WRITTEN INSTRUCTION: Output every line of the items below as a Markdown table with the columns Row and Line, numbering each row and omitting blank lines. Leave the pictures out.

Dataset entries:
◇ ◇ ◇

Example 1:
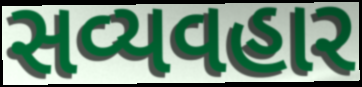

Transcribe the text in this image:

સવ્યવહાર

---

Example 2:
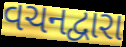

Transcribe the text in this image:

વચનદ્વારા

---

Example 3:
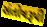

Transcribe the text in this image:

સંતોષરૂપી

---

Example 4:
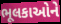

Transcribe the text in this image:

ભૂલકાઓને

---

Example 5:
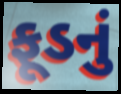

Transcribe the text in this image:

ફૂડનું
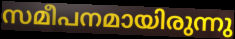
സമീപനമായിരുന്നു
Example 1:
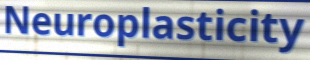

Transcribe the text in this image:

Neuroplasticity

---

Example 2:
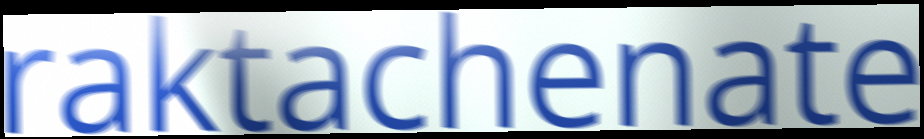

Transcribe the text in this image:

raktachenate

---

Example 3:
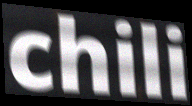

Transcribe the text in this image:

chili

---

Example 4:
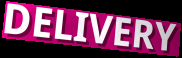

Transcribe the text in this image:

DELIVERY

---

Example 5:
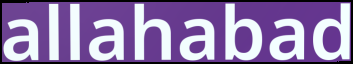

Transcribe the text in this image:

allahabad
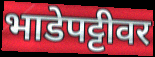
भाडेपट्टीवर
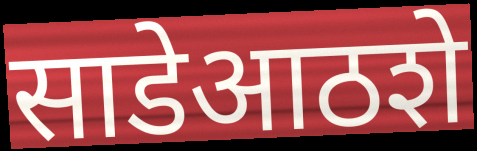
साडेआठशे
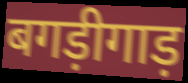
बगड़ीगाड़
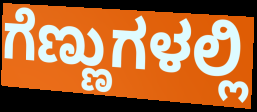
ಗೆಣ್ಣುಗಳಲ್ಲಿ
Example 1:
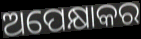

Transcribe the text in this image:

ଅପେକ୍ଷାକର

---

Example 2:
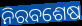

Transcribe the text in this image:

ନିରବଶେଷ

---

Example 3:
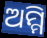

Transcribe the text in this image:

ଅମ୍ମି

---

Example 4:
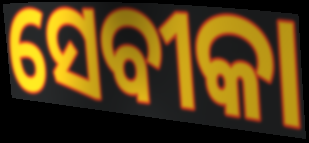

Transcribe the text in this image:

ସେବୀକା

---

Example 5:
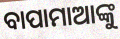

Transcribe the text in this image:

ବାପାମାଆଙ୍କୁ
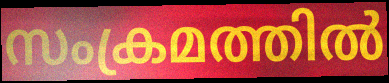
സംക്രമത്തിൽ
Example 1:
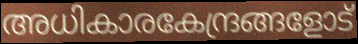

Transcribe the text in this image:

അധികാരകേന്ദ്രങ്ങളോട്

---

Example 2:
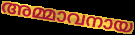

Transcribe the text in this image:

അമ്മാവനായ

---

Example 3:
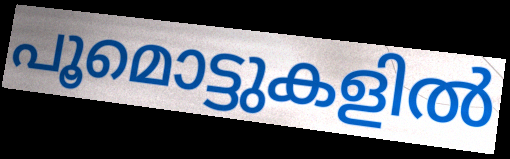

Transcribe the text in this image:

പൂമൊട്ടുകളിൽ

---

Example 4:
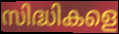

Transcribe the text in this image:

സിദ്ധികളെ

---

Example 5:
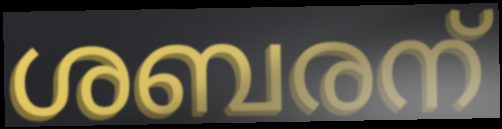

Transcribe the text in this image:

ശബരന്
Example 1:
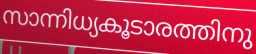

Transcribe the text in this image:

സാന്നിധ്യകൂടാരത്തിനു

◇ ◇ ◇

SOLVED PROBLEM:
| Row | Line |
|---|---|
| 1 | Example 1: |
| 2 | Transcribe the text in this image: |
| 3 | સવ્યવહાર |
| 4 | --- |
| 5 | Example 2: |
| 6 | Transcribe the text in this image: |
| 7 | વચનદ્વારા |
| 8 | --- |
| 9 | Example 3: |
| 10 | Transcribe the text in this image: |
| 11 | સંતોષરૂપી |
| 12 | --- |
| 13 | Example 4: |
| 14 | Transcribe the text in this image: |
| 15 | ભૂલકાઓને |
| 16 | --- |
| 17 | Example 5: |
| 18 | Transcribe the text in this image: |
| 19 | ફૂડનું |
| 20 | സമീപനമായിരുന്നു |
| 21 | Example 1: |
| 22 | Transcribe the text in this image: |
| 23 | Neuroplasticity |
| 24 | --- |
| 25 | Example 2: |
| 26 | Transcribe the text in this image: |
| 27 | raktachenate |
| 28 | --- |
| 29 | Example 3: |
| 30 | Transcribe the text in this image: |
| 31 | chili |
| 32 | --- |
| 33 | Example 4: |
| 34 | Transcribe the text in this image: |
| 35 | DELIVERY |
| 36 | --- |
| 37 | Example 5: |
| 38 | Transcribe the text in this image: |
| 39 | allahabad |
| 40 | भाडेपट्टीवर |
| 41 | साडेआठशे |
| 42 | बगड़ीगाड़ |
| 43 | ಗೆಣ್ಣುಗಳಲ್ಲಿ |
| 44 | Example 1: |
| 45 | Transcribe the text in this image: |
| 46 | ଅପେକ୍ଷାକର |
| 47 | --- |
| 48 | Example 2: |
| 49 | Transcribe the text in this image: |
| 50 | ନିରବଶେଷ |
| 51 | --- |
| 52 | Example 3: |
| 53 | Transcribe the text in this image: |
| 54 | ଅମ୍ମି |
| 55 | --- |
| 56 | Example 4: |
| 57 | Transcribe the text in this image: |
| 58 | ସେବୀକା |
| 59 | --- |
| 60 | Example 5: |
| 61 | Transcribe the text in this image: |
| 62 | ବାପାମାଆଙ୍କୁ |
| 63 | സംക്രമത്തിൽ |
| 64 | Example 1: |
| 65 | Transcribe the text in this image: |
| 66 | അധികാരകേന്ദ്രങ്ങളോട് |
| 67 | --- |
| 68 | Example 2: |
| 69 | Transcribe the text in this image: |
| 70 | അമ്മാവനായ |
| 71 | --- |
| 72 | Example 3: |
| 73 | Transcribe the text in this image: |
| 74 | പൂമൊട്ടുകളിൽ |
| 75 | --- |
| 76 | Example 4: |
| 77 | Transcribe the text in this image: |
| 78 | സിദ്ധികളെ |
| 79 | --- |
| 80 | Example 5: |
| 81 | Transcribe the text in this image: |
| 82 | ശബരന് |
| 83 | Example 1: |
| 84 | Transcribe the text in this image: |
| 85 | സാന്നിധ്യകൂടാരത്തിനു |